Geçenlerde bir dostuma şöyle dedim: “Ben Cumhuriyet’te yirmi beş yıldır köşe yazarı olduğumu sanıyordum; ama birkaç gün önce elime eski bir yazım geçti. Galiba köşe yazarlığım otuz yılı da aşmış…”
“Doğru ya” diye yanıtladı dostum, “sen de bu gazeteye yapışıp kaldın!”
Yapışıp kalmak…
O günün gecesinde: “Ben hayatım boyunca daha nelere yapışıp kaldım acaba?” diye sordum kendime. Bu soruyu daha önce hiç sormamıştım. Ama yanıtlar peş peşe gelmeye başladı.
En eski yapışkanlığım galiba Mustafa Kemal ile başlamış. Lisedeki tarih öğretmenim rahmetli Rahşan Işılay ile. Kendisi, “iflah olmaz” bir Mustafa Kemal tiryakisiydi. Öğrencilerinin çoğunu da kendisi gibi yaptı.
Sonra, üniversite hocalığım ve öğrencilerim geldiler. Onlar da yapışıp kaldıklarımdı. Hâlâ da öyle. Hocalıkta elli yılı doldurdum, daha bıkamadım. Üniversiteden ayrı kaldığım sürelerde, evimde düzenlediğim atölyelerde kendi seçtiğim öğrencilerle devam ettim. Aralarından ressamlar, tiyatrocular, yazarlar ve çevirmenler yetişti. Evim dediysem, eskilerin deyişi ile, nohut oda bakla sofa bir çatı katı. Ama içine hep o kadar çok öğrenci sığdı ki! Ve daha geçenlerde, bir atölye daha kurdum. Hani ne derler: Alışmış, kudurmuştan beterdir! Fakat ne yapayım ki, birikimlerimi, bildiklerimi öğrencilerimle paylaşmak, benim için bir hastalıktan farksız.
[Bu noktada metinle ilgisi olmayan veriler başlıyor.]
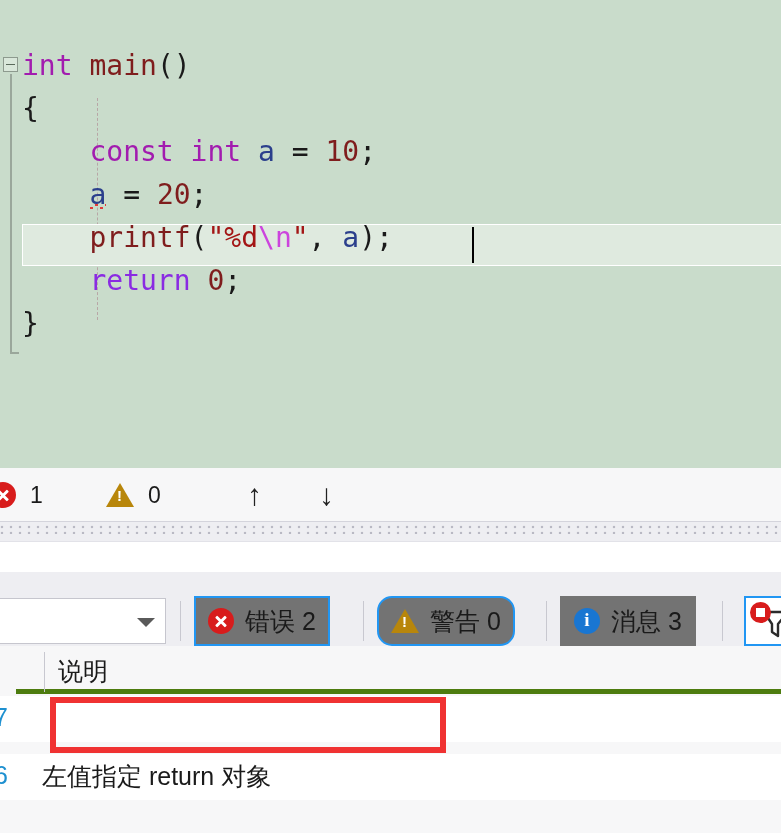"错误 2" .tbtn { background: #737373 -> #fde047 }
Bildiklerimin turşusunu kurmak ya da onları sırf etrafa caka satmak için kullanmak hiçbir zaman aklımdan geçmedi.
Ve evet, Cumhuriyet gazetesi de hayatta yapışıp kaldıklarımdan.
Gazeteye arada sırada bir şeyler yazardım. Bir gün, o zaman Kültür sayfasını yöneten Sevgili Handan Şenköken, “Daha sık yazsanıza Ahmet Bey!” dedi. Ben de -biraz baştan savma!- şöyle yanıtladım: “Çok isterim. Ama düzenli yazmakla yükümlü olmayınca, unutuyorum…”
Bilemezdim. Hemen o gün Handan Şenköken’in bu yanıtı Sevgili İlhan Selçuk’a yetiştireceğini, İlhan Selçuk’un da “O zaman söyle, her hafta Kültür sayfasına yazsın!” diyeceğini elbette bilemezdim! Daha aradan bir saat geçmeden Yazıişleri’nden bir telefon geldi: “Haftalık köşenizin adını ne koyalım Ahmet Cemal Bey?”
“Odak Noktası”nı nasıl o kadar çabuk buldum, hatırlamıyorum. Şimdi aradan otuz yıldan fazla bir zaman geçmiş ve ben gerçekten Cumhuriyet’e yapışıp kalmışım. Sırf yapıştım diye değil. Hep istediğim için.
Şimdi dönüp geriye baktığımda görüyorum ki, Cumhuriyet’ten başka bir gazetede yazabileceğim düşüncesinin aklımdan geçtiği tek bir an bile olmamış.
Şimdi, Kültür sayfasının “en eskisi”yim. Ama sadece o kadar da değil. Sanırım gazetenin “en eski dışarıdan düzenli yazanı”yım, çünkü kadrolu değilim; fakat şimdiye kadar aklımdan ne kadrolu olmak ne de öyle olursam basın kartı alabileceğim düşüncesi geçti.
Yalnızca bu gazetede “yazabilmek”, benim için hep yeterli oldu. Çünkü beni, okurlarım yazar yaptı. Bir defasında, artık yazmayı bırakmayı düşündüğümde, okurlarım tarafından ve hem de “fena halde” azarlandım. 6-7 yıl önce, geçirdiğim bir ameliyat yüzünden bir hafta yazamamıştım. Tekrar yazmaya başladığımda, santraldaki görevli şöyle dedi: “Ne kadar çok okurunuz varmış Ahmet Bey! Sağlık durumunuzu soranlar ve yattığınız hastaneyi öğrenmek isteyenler yüzünden bazen telefonlarımız kilitlendi!”
Galiba bu yüzden Cumhuriyet’e, hem de “dışarıdan” yapışıp kaldım!